§ Activity:
In the items below, reproduce verbatim the lines starting with the line containing "Кластеризация/ранжирование: объединение схожих" and continuing through the line containing "ranking (entity_kind, entity_id, window, score, indexed).", both ends included.

START Data for this task

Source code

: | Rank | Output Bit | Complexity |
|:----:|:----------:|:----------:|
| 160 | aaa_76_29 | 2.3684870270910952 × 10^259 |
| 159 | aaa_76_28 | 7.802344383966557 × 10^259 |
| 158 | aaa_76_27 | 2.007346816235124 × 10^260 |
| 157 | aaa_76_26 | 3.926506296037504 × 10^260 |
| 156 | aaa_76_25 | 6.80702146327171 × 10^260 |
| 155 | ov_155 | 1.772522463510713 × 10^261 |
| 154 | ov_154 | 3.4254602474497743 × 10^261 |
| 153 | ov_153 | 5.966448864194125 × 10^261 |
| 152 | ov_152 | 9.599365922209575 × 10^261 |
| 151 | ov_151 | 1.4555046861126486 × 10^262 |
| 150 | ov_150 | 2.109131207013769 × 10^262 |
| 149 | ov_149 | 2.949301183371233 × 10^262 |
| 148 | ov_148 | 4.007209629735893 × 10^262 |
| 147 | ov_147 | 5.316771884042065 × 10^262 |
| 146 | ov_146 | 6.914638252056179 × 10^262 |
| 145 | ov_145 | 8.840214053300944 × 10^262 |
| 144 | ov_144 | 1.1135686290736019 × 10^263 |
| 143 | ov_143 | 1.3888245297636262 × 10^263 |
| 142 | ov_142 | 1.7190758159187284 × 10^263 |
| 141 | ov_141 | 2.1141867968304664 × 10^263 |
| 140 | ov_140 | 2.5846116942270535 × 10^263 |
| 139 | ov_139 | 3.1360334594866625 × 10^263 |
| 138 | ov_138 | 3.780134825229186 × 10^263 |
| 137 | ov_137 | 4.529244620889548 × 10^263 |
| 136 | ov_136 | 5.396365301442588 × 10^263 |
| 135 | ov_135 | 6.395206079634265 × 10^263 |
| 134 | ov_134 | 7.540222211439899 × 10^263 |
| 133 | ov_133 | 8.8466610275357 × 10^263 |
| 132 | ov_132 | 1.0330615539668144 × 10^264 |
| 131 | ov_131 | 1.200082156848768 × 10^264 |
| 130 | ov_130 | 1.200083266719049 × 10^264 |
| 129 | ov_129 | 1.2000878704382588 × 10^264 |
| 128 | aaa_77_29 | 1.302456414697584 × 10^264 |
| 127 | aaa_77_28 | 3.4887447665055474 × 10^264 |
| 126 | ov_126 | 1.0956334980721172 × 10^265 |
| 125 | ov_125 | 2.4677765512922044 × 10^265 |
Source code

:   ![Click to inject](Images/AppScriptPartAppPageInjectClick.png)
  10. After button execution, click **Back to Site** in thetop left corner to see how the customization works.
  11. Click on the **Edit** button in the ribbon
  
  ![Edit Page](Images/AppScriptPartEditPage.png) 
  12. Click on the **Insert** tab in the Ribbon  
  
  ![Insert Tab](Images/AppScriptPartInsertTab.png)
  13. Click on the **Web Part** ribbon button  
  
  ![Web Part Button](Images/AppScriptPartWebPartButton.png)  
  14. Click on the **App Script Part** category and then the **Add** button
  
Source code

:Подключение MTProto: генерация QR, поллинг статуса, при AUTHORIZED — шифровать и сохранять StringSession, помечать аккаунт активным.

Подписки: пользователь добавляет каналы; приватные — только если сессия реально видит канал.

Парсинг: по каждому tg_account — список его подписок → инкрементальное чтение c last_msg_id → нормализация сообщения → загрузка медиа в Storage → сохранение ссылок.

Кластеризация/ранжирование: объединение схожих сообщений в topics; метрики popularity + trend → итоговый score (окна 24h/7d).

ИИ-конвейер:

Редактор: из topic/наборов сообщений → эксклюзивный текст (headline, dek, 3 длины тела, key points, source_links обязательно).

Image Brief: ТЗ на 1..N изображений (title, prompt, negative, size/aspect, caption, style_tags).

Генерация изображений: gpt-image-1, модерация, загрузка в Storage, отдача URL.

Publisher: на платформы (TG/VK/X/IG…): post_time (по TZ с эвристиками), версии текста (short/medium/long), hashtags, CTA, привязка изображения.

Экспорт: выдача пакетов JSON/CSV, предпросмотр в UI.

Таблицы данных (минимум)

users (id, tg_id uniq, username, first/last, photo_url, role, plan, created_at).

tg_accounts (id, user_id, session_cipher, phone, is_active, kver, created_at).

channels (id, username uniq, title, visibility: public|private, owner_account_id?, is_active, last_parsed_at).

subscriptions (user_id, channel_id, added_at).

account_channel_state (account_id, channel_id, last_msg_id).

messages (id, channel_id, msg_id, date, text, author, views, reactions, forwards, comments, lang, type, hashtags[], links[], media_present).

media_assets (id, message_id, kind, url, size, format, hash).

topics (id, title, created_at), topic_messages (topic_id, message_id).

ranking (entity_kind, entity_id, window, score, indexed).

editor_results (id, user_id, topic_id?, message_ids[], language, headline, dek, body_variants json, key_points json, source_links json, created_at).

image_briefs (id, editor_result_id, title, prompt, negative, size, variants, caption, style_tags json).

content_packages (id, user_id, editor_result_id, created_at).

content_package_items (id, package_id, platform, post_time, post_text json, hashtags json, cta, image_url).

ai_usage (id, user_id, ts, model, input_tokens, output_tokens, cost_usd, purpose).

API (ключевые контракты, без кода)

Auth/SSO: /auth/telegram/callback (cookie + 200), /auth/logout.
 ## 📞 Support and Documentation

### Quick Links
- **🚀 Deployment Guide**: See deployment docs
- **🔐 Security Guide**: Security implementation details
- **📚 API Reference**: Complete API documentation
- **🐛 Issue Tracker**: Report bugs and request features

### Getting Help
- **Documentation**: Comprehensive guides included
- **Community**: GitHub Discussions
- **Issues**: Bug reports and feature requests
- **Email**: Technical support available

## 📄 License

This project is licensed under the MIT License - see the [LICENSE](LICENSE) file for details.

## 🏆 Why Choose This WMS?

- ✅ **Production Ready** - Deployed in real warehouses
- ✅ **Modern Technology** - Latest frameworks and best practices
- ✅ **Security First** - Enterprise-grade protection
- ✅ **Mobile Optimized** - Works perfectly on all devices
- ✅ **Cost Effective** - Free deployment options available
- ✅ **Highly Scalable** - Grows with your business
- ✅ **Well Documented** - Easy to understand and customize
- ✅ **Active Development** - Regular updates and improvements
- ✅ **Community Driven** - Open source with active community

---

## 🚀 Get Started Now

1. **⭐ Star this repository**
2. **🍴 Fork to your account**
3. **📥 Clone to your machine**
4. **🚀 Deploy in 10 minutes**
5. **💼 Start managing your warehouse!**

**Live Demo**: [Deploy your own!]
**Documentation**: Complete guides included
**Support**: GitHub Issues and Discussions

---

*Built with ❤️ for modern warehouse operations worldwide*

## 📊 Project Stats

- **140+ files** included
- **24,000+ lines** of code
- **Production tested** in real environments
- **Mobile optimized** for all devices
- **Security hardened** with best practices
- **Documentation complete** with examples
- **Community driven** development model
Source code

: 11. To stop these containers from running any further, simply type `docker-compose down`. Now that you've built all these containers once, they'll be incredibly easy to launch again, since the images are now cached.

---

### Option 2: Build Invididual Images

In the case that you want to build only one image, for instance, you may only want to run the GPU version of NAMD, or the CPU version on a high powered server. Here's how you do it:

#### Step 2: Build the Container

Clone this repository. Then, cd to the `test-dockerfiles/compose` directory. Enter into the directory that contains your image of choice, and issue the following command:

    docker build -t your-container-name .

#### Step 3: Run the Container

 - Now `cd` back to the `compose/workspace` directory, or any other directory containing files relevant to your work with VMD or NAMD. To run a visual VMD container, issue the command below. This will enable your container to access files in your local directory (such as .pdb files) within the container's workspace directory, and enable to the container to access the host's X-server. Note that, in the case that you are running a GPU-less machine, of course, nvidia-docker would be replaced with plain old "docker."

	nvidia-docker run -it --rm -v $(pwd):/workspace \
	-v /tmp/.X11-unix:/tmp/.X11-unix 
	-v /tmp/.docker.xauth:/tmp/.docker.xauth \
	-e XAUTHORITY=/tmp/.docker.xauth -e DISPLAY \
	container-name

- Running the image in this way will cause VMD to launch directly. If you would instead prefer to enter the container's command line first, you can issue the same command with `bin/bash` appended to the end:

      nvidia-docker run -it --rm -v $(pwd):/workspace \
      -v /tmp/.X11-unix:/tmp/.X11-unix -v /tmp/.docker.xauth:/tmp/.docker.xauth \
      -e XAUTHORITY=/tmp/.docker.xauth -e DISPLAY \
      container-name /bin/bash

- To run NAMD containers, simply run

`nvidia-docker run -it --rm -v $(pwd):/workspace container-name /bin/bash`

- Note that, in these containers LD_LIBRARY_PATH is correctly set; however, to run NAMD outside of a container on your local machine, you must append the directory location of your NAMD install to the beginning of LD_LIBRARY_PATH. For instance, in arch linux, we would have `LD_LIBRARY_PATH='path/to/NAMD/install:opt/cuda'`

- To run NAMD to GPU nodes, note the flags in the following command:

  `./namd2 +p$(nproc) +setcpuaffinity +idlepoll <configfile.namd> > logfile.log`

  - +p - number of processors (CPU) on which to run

END Data for this task

§ Output for this task:
Кластеризация/ранжирование: объединение схожих сообщений в topics; метрики popularity + trend → итоговый score (окна 24h/7d).

ИИ-конвейер:

Редактор: из topic/наборов сообщений → эксклюзивный текст (headline, dek, 3 длины тела, key points, source_links обязательно).

Image Brief: ТЗ на 1..N изображений (title, prompt, negative, size/aspect, caption, style_tags).

Генерация изображений: gpt-image-1, модерация, загрузка в Storage, отдача URL.

Publisher: на платформы (TG/VK/X/IG…): post_time (по TZ с эвристиками), версии текста (short/medium/long), hashtags, CTA, привязка изображения.

Экспорт: выдача пакетов JSON/CSV, предпросмотр в UI.

Таблицы данных (минимум)

users (id, tg_id uniq, username, first/last, photo_url, role, plan, created_at).

tg_accounts (id, user_id, session_cipher, phone, is_active, kver, created_at).

channels (id, username uniq, title, visibility: public|private, owner_account_id?, is_active, last_parsed_at).

subscriptions (user_id, channel_id, added_at).

account_channel_state (account_id, channel_id, last_msg_id).

messages (id, channel_id, msg_id, date, text, author, views, reactions, forwards, comments, lang, type, hashtags[], links[], media_present).

media_assets (id, message_id, kind, url, size, format, hash).

topics (id, title, created_at), topic_messages (topic_id, message_id).

ranking (entity_kind, entity_id, window, score, indexed).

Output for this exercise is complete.